Poll: Boomers unsettled about Medicare. As baby boomer generation begins to qualify for Medicare, many of them fear that they won’t be able to rely on the federally-funded health insurance plan through their golden years. A new Associated Press-GfK poll finds that 43 percent of Americans born between 1946 and 1964 say they don’t expect to be able to depend on Medicare forever, while 20 percent think their Medicare is secure. The rest have mixed feelings about the government-run health plan, reports The Washington Post.
Spinal cord repair, an update: Scientists have produced a steady stream of promising discoveries–treatments that promote nerve growth in the laboratory dish and animals, even some reports of paralyzed rodents regaining motor function. So why are people with spinal cord injury (SCI) still without therapies that repair their nerve damage? Children’s Hospital Boston’s Vector Blog rounds up the current state of science on SCI treatment.
A Health IT wish list for 2011: Healthcare blogger and consultant David Williams went to Twitter to ask for help on what will happen in healthcare in 2011. What he essentially got comprises a wish list for Health IT. Williams wrote up the predictions in his Health Business Blog.

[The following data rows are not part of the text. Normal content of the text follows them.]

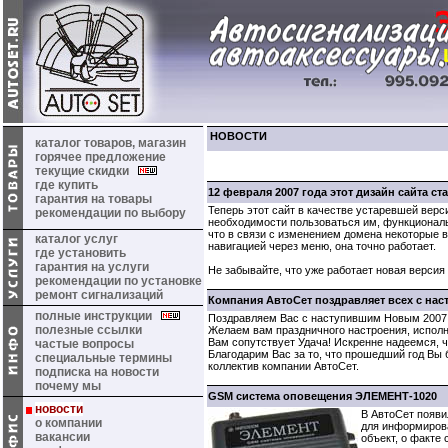
НОВОСТИ
каталог товаров, магазин
горячее предложение
текущие скидки
где купить
12 февраля 2007 года этот дизайн сайта ст
гарантия на товары
Теперь этот сайт в качестве устаревшей верс
рекомендации по выбору
необходимости пользоваться им, функциональ
что в связи с изменением домена некоторые 
каталог услуг
навигацией через меню, она точно работает.
где установить
гарантия на услуги
Не забывайте, что уже работает новая версия 
рекомендации по установке
ремонт сигнализаций
Компания АвтоСет поздравляет всех с на
полные инструкции
Поздравляем Вас с наступившим Новым 2007 
полезные ссылки
Желаем вам праздничного настроения, исполн
Вам сопутствует Удача! Искренне надеемся, ч
частые вопросы
Благодарим Вас за то, что прошедший год Вы 
специальные термины
коллектив компании АвтоСет.
подписка на новости
почему мы
GSM система оповещения ЭЛЕМЕНТ-1020
новости
В АвтоСет появ
о компании
для информиров
вакансии
объект, о факте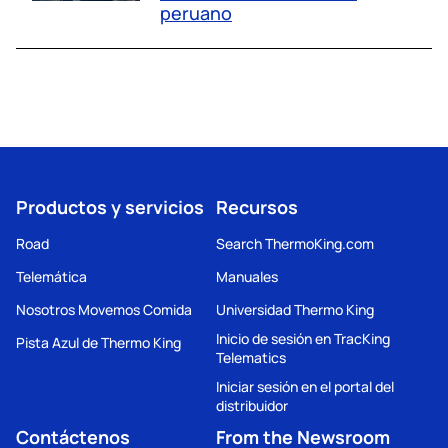
peruano
Productos y servicios
Recursos
Road
Search ThermoKing.com
Telemática
Manuales
Nosotros Movemos Comida
Universidad Thermo King
Inicio de sesión en TracKing
Pista Azul de Thermo King
Telematics
Iniciar sesión en el portal del
distribuidor
Contáctenos
From the Newsroom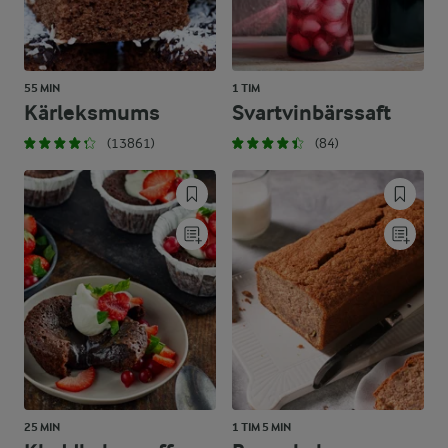
55 MIN
1 TIM
Kärleksmums
Svartvinbärssaft
(13861)
(84)
25 MIN
1 TIM 5 MIN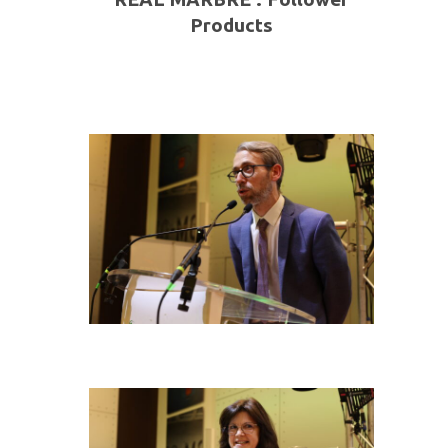
Products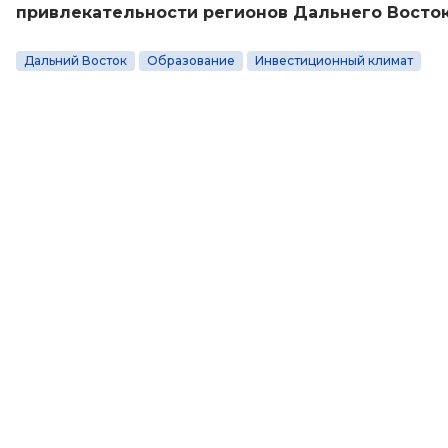
привлекательности регионов Дальнего Восто
Дальний Восток
Образование
Инвестиционный климат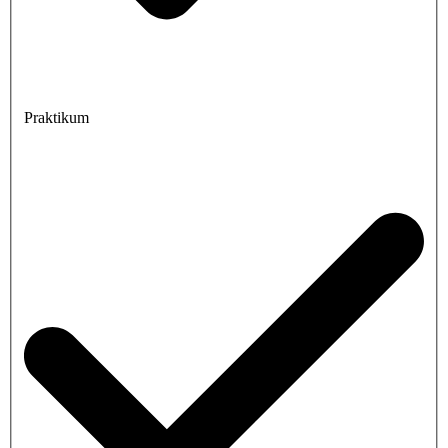
Praktikum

Why bad doctors stay doctors. ReportingOnHealth completed a yearlong, nationwide tour reviewing medical boards and doctors’ disciplinary files. Eighty-two percent of the 51 doctors they highlighted in their Doctors Behaving Badly series are still practicing (and when they say behaving badly, they mean injuring or killing 290 patients).
How do states contribute to keeping bad doctors in play? NPR summed up their findings this way:
- States tend to set age limits on the people who can be seen by doctors who’ve shown a tendency to molest patients. A more prudent course, he says, would be to ban these doctors from seeing patients altogether or to require a chaperone for all.
- Many states push problem doctors into areas where patients are particularly vulnerable, such asprisons and poor neighorhoods.
- Medical boards are slow to act even when doctors have already been in trouble with the law, including the Drug Enforcement Agency.
FDA’s limits on mobile health devices? Tough questions from the mHealth Regulatory Coalition’s 60-page whitepaper: “Is a software app stored on a mobile phone regulated as a medical device if it asks the patient questions and transmits the patient’s answers to a health care provider? Does the Food & Drug Administration plan to regulate decision support software residing on a physician’s mobile phone that offers a preliminary analysis of data received from the patient? Would software that sends a doctor an alert based on changes in a consumer’s weight require prior clearance from the FDA?” (Read the executive summary)
Life science stocks: 2010 winners and losers. The winners: CardioVascular Systems, Exact Scientific, Exelixis and NeoGen. The losers: Celera, Cephalon and Gilead.
Doryx, FORTESTA FDA approvals. Endo Pharmaceuticals new topical to help men with low testosterone received FDA approval, as did IMPAX Laboratories’ generic version of Doryx, Warner Chilcott’s acne drug.
Nurses v. Doctors. “Nurses are warm, whereas doctors are cool. Nurses act like real people; doctors often act like aristocrats. Nurses look you in the eye; doctors stare slightly above and to the right of your shoulder.” (From a New York Times article called, In Praise of Nurses)
Dealflow and more. Central Illinois medical investor Open Prairie caps its second fund at $30 million; China’s Kangmei Pharmaceutical will raise up to $529 million by selling new shares to existing shareholders; Provectus Pharmaceuticals, which makes oncology and dermatology drugs, has raised $1 million; Canada’s CardioComm Solutions, which digitally manages electrocardiograms, raised $300,000.
Material from MedCity News was used in this report.